**WORK ORDER:** Look through the entries below and count the lines with the word "Voyage" in them; give only the number.

[Opening PROVIDED DATA section]

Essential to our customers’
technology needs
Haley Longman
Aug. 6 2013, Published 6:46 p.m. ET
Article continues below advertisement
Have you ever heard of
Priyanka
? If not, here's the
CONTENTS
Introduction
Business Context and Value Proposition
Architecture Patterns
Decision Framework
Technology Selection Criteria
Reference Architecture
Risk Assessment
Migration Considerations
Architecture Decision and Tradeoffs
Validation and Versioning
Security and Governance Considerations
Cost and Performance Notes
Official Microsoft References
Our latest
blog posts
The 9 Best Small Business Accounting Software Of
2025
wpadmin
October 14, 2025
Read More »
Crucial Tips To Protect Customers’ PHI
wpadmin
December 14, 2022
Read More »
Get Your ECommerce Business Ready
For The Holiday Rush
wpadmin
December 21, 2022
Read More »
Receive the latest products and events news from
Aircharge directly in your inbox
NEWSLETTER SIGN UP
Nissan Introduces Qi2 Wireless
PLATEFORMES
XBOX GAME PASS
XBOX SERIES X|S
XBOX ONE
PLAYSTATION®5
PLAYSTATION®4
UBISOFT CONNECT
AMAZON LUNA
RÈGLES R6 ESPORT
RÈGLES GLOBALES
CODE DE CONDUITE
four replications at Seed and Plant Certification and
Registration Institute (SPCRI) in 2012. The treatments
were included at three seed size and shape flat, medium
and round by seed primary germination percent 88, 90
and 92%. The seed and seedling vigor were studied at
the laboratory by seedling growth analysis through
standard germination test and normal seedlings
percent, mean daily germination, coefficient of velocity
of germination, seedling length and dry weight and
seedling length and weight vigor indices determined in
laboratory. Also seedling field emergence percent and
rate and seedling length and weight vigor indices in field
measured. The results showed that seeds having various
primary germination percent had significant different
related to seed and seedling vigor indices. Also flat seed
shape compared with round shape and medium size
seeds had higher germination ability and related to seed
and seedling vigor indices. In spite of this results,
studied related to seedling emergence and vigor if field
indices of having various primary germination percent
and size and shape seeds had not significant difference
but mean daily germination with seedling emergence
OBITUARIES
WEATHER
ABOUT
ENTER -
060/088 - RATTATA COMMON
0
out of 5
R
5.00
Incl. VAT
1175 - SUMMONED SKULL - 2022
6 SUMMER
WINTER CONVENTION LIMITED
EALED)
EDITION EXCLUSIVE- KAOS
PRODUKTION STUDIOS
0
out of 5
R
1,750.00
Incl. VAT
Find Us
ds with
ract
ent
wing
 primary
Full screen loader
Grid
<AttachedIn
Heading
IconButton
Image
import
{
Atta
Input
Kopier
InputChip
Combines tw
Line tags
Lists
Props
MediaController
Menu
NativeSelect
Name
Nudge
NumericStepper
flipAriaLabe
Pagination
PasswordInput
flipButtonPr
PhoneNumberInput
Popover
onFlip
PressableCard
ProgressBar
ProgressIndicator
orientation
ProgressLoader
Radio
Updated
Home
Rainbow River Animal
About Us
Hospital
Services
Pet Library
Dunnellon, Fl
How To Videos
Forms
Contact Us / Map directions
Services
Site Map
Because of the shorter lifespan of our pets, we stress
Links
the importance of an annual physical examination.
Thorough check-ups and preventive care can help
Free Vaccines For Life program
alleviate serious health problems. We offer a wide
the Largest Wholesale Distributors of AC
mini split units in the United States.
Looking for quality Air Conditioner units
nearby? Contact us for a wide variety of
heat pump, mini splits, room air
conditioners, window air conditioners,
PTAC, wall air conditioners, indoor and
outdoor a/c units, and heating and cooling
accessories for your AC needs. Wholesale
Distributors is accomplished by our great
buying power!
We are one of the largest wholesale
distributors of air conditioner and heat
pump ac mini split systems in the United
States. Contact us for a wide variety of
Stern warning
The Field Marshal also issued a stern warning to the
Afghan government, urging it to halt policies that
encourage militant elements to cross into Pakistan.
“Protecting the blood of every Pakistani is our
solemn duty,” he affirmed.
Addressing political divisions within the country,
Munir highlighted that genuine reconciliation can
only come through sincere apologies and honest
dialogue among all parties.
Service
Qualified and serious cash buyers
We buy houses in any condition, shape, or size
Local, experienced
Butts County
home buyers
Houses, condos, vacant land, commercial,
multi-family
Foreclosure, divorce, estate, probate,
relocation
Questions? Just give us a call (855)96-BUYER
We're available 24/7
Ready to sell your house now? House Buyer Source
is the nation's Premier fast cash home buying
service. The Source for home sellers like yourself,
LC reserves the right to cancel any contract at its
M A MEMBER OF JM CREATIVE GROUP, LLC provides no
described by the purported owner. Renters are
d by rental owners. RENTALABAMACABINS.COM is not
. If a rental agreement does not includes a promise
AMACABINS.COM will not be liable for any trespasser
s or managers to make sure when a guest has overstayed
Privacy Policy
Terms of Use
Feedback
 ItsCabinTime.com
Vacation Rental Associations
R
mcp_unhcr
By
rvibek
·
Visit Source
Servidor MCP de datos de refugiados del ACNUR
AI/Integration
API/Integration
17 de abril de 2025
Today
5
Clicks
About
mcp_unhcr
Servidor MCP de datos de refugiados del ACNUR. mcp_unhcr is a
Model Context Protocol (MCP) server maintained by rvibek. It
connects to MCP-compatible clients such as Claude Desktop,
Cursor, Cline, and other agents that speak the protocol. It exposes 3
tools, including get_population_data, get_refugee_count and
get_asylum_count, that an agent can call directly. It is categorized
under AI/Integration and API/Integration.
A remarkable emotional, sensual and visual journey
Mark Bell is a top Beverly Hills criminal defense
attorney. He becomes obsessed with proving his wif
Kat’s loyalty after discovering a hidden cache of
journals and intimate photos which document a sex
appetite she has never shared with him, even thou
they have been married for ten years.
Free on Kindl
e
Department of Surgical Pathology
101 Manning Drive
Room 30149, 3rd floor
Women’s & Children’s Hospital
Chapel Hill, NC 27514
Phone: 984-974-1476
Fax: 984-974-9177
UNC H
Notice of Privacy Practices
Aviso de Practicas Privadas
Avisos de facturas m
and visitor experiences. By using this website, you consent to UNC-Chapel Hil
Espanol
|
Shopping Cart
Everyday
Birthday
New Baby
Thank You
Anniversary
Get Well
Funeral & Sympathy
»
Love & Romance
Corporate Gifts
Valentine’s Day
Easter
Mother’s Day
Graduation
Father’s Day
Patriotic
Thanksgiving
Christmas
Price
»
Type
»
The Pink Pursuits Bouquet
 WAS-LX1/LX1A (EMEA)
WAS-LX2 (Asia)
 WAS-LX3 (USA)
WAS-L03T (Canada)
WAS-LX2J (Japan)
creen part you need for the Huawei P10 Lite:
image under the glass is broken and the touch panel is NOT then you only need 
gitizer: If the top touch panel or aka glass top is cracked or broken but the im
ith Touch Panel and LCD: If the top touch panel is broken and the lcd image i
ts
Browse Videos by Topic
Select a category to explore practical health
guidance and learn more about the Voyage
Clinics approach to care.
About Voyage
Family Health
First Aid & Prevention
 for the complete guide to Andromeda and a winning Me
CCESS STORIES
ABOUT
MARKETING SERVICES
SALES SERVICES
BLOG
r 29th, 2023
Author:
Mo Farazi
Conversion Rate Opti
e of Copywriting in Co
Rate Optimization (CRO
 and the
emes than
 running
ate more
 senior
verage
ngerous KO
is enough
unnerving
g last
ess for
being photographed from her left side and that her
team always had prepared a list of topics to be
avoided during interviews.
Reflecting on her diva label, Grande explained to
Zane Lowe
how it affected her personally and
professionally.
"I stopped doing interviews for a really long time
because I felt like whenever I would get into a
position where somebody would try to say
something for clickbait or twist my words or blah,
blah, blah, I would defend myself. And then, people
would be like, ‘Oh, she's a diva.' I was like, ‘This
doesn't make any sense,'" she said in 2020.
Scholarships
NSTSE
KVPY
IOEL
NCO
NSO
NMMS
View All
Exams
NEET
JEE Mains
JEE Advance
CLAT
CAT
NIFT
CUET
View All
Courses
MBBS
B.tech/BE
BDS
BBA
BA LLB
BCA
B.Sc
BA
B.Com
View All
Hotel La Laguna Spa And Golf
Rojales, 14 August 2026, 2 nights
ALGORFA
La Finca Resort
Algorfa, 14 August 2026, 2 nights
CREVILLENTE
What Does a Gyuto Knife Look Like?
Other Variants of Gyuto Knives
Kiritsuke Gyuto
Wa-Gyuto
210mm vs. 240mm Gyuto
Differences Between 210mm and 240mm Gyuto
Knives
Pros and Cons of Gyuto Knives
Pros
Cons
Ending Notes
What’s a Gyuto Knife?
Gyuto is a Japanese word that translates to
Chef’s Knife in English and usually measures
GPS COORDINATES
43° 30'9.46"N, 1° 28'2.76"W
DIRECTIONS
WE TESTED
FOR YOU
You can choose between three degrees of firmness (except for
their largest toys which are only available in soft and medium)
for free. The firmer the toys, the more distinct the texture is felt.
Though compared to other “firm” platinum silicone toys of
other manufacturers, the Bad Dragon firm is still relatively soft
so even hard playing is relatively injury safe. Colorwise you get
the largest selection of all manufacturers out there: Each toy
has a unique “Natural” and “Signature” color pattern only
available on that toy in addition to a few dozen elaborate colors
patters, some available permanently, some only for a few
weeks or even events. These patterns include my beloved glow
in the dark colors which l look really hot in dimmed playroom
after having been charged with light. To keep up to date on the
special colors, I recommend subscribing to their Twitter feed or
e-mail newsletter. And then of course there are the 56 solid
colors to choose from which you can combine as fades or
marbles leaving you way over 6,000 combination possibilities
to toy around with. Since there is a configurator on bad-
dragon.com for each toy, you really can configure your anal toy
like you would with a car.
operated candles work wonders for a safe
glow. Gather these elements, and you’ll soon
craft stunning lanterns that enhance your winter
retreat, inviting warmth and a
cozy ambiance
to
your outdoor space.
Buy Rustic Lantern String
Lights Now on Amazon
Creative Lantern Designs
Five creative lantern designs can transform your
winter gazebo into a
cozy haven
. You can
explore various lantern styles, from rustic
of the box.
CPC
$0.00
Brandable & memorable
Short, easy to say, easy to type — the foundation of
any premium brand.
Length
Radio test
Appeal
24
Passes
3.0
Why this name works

[Closing PROVIDED DATA section]

**OUTPUT BELOW:** 2